(Records from a data collection)
[Start of section]
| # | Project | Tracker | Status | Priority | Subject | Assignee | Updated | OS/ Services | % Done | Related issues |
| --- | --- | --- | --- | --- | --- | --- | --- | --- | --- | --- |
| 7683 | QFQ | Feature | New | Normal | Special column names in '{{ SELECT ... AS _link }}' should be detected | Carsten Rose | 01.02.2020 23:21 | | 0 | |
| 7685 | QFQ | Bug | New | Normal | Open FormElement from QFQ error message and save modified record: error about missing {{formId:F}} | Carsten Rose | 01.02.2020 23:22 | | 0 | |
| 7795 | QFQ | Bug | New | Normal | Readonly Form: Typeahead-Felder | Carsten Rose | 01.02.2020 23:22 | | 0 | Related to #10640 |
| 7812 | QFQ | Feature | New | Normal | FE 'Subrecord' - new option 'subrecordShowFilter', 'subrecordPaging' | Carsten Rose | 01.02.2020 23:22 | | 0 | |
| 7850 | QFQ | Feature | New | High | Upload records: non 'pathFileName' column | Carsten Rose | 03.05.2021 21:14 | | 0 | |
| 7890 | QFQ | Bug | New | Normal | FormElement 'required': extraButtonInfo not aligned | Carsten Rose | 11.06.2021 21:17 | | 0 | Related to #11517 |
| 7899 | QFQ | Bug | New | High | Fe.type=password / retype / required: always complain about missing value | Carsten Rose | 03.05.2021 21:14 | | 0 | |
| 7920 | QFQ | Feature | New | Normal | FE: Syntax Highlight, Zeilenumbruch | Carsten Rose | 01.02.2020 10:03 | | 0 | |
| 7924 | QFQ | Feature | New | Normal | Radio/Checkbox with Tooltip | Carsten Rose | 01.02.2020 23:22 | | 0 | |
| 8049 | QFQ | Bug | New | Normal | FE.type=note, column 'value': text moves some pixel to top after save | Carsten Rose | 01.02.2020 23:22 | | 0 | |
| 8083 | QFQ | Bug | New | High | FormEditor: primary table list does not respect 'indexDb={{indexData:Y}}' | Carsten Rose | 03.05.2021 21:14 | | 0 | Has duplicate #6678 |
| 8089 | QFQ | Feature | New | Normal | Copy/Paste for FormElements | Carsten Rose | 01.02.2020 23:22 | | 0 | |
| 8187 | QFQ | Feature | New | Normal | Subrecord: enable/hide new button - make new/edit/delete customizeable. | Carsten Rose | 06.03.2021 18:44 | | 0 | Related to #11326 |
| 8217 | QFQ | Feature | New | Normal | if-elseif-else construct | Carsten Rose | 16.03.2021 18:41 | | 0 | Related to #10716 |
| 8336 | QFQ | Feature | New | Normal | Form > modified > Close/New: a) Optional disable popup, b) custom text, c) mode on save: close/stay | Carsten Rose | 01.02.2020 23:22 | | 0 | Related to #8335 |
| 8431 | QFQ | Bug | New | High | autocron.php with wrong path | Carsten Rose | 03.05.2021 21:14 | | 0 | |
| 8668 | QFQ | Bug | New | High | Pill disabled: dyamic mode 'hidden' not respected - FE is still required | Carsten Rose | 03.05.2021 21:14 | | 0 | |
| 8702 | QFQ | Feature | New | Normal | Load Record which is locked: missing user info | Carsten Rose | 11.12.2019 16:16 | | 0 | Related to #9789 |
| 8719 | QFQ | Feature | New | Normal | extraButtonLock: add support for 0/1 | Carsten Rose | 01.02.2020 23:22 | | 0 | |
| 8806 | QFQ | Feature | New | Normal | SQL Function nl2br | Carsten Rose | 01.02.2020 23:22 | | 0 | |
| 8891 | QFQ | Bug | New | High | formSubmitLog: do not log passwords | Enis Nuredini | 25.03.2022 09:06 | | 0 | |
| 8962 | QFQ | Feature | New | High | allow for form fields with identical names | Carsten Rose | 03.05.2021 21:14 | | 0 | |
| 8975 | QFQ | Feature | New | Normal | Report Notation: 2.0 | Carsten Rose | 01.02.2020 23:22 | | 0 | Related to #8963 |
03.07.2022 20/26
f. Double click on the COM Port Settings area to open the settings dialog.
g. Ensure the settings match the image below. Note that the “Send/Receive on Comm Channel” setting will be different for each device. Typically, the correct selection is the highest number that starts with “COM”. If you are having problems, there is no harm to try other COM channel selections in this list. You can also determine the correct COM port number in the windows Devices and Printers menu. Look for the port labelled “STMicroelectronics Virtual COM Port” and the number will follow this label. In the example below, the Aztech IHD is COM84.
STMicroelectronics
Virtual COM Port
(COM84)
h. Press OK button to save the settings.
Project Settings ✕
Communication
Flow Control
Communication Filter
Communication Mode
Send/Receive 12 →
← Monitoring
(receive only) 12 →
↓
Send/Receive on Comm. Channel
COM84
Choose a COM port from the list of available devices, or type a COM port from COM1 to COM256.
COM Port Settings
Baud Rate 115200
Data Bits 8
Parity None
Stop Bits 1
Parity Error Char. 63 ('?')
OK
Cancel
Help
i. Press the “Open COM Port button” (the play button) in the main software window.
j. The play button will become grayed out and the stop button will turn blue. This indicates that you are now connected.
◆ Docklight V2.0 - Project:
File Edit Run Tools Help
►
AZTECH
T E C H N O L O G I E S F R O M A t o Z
[End of section]
→ **INSTRUCTIONS FOR THE TASK**
Using the records above, output exactly the lines from the first through the line that contains "to #10640 |", with both of those included.

→ **TASK RESULT**
| # | Project | Tracker | Status | Priority | Subject | Assignee | Updated | OS/ Services | % Done | Related issues |
| --- | --- | --- | --- | --- | --- | --- | --- | --- | --- | --- |
| 7683 | QFQ | Feature | New | Normal | Special column names in '{{ SELECT ... AS _link }}' should be detected | Carsten Rose | 01.02.2020 23:21 | | 0 | |
| 7685 | QFQ | Bug | New | Normal | Open FormElement from QFQ error message and save modified record: error about missing {{formId:F}} | Carsten Rose | 01.02.2020 23:22 | | 0 | |
| 7795 | QFQ | Bug | New | Normal | Readonly Form: Typeahead-Felder | Carsten Rose | 01.02.2020 23:22 | | 0 | Related to #10640 |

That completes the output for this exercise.